Costs can be huge, depending on the level of treatment. Water industry leaders estimate fully converted wastewater costs at least $10,000 per acre-foot (325,851 gallons).
By comparison, increased conservation, or using less water, is seen as the cheapest path to making more water available to prevent shortages. The most costly solution is building new dams, reservoirs and pipelines that siphon more water from rivers.
Colorado also faces legal constraints. The first-come-first-serve system of allocating water rights obligates residents who rely on diverted water from rivers to return that water, partially cleaned, to the rivers to satisfy rights of downriver residents and farmers.
However, much of the Colorado River Basin water diverted through trans-mountain pipelines has been deemed available for reuse. Western Resource Advocates experts estimate more than 280,000 acre-feet may be available. In addition, water pumped from underground aquifers — the savings account that south Denver suburbs have been tapping for decades — is available for reuse.
While nobody in Colorado has embarked on direct reuse of treated wastewater, Aurora and other cities have begun a form of indirect reuse that involves filtering partially treated wastewater through river banks. This water then is treated again at Aurora’s state-of-the-art plant.

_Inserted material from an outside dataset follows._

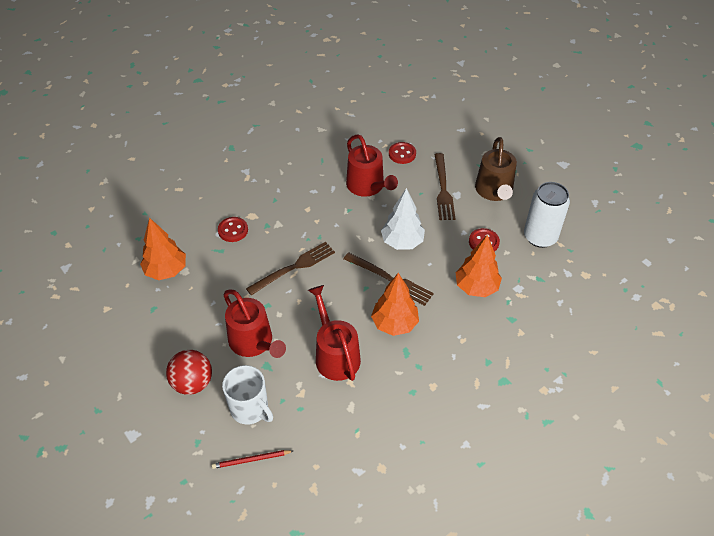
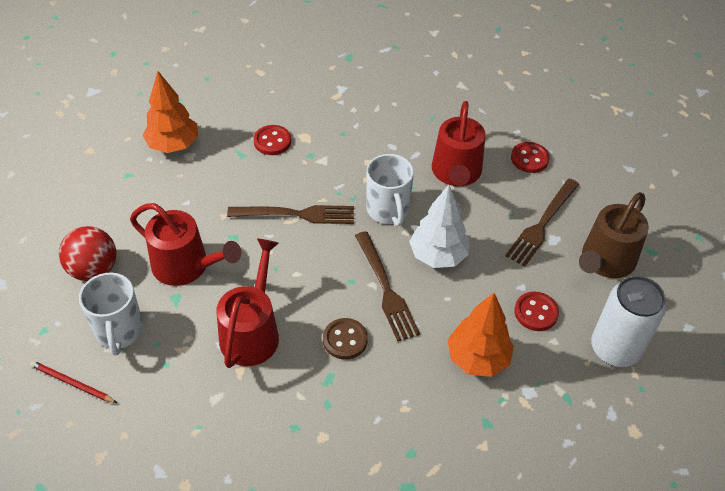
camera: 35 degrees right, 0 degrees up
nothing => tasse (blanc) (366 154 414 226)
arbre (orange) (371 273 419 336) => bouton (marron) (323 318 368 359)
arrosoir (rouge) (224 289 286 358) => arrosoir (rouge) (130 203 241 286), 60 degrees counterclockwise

Cleaned wastewater then is blended with water from rivers to augment municipal supplies.
The most delicate challenge has been dealing with safety — making sure engineered water-cleaning systems are good enough to replace nature’s slow-but-sure settling and filtration.
While industry marketers focus on semantics to try to make people feel more comfortable — rejecting phrases such as “toilet to tap” to describe reuse — engineers are honing the systems.
They envision early-detection and shut-off mechanisms that quickly could stop contaminants left in water from reaching people. They aim for filtration and other advanced treatment sufficient to remove the multiplying new contaminants found in urban wastewater. Cleaning water increasingly entails removal of plastic beads used in personal-care products; mutating viruses; resistent bacteria; synthetic chemicals such as herbicides; ibuprofen; birth control; anti-depressants; and caffeine.
“That’s the whole job of treatment and monitoring, to remove pathogens and other contaminants to where it is safe to drink,” said John Rehring of Carollo Engineers, a Denver-based expert on water reuse.
“It’s not a question of ‘Can we do it?’ We can do it,” he said. “And because of growing affordability and public acceptance, we’re starting to see it implemented.”